All lines of the material that contain "means" must be copied out.

────

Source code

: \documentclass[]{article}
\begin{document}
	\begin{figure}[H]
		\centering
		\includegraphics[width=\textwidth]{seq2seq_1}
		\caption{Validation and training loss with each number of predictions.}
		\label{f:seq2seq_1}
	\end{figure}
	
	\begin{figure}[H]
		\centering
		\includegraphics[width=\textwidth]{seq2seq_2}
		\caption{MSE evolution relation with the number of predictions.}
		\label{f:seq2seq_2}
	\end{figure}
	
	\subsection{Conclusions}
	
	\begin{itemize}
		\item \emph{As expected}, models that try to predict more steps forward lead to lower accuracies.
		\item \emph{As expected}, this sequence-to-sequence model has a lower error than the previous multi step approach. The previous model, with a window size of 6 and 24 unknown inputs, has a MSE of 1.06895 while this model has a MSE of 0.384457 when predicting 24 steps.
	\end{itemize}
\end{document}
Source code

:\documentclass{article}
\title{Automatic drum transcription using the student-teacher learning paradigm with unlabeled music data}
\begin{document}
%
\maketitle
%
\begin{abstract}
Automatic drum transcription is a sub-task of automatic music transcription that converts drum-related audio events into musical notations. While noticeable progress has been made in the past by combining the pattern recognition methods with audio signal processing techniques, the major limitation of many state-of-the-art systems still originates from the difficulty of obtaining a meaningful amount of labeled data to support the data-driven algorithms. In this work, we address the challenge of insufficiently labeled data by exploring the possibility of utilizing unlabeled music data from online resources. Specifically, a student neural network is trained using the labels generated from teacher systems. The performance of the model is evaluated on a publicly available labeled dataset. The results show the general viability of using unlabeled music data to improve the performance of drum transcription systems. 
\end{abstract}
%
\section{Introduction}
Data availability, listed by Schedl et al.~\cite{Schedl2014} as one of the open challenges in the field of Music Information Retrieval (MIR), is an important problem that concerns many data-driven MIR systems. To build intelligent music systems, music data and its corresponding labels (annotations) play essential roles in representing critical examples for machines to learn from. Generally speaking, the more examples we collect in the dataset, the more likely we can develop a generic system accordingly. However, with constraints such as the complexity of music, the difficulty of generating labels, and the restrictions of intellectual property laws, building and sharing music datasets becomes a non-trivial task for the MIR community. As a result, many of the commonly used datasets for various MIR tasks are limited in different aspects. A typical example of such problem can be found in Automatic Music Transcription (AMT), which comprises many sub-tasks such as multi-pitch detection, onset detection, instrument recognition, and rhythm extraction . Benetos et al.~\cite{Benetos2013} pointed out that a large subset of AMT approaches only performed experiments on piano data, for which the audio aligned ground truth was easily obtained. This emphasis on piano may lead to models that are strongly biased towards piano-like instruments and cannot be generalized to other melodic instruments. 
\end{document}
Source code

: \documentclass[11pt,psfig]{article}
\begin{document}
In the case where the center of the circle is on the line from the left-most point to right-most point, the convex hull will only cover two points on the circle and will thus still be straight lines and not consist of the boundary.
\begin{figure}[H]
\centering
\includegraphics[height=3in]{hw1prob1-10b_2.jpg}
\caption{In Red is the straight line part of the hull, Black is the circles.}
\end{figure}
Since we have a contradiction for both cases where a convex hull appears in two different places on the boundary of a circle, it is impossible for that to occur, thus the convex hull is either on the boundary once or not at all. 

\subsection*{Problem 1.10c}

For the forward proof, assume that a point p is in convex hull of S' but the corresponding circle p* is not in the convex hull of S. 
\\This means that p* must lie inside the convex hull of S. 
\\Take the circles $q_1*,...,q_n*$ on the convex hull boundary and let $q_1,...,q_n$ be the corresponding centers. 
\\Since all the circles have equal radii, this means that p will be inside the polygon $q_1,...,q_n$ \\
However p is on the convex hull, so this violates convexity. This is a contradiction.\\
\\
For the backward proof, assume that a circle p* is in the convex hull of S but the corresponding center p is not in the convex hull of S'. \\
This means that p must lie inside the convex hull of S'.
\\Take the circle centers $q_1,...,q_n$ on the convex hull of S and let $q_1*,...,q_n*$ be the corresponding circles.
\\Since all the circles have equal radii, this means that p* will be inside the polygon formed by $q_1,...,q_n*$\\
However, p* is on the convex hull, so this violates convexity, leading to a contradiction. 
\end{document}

────

## RESULT OF THE TASK
\\This means that p* must lie inside the convex hull of S. 
\\Since all the circles have equal radii, this means that p will be inside the polygon $q_1,...,q_n$ \\
This means that p must lie inside the convex hull of S'.
\\Since all the circles have equal radii, this means that p* will be inside the polygon formed by $q_1,...,q_n*$\\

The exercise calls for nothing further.